Robert emerged from the back hallway. One look at Margaret’s face, and his expression went flat. Hard. The jovial man from dinner vanished.
"Kitchen," Margaret said.
He moved.
She half-dragged me through the hallway, past the kitchen, to a narrow pantry I’d walked past a hundred times without noticing. She pushed aside a shelf of preserved jams. Behind it, a wooden hatch sat flush with the floorboards. Robert was already pulling it open.
Stone steps. A small underground cellar. Cool air rose from the darkness below—damp earth and old timber.
"Down you go, baby." Margaret guided me onto the first step. My legs wouldn’t cooperate. She held me upright with raw strength. "That’s it. One step. Another."
The pounding came again. Louder. The whole house trembled.
"Robert. Finnian. The door." Margaret’s voice was iron.
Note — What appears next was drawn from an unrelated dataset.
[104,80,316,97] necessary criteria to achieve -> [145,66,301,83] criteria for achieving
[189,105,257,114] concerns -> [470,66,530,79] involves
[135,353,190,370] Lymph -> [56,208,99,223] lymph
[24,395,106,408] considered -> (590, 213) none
I heard their footsteps recede.
The cellar was small. Stone walls. A single cot with a wool blanket. A water jug. A lantern that Margaret lit with practiced hands. The hatch closed above us.
Darkness. Then the soft amber glow of the lantern.
I was shaking so badly my teeth chattered. Margaret lowered herself beside me on the cot and pulled me against her chest.
"Shh." She stroked my hair with gentle, motherly hands. "You’re safe, baby. No one can find you here. We’ll handle this."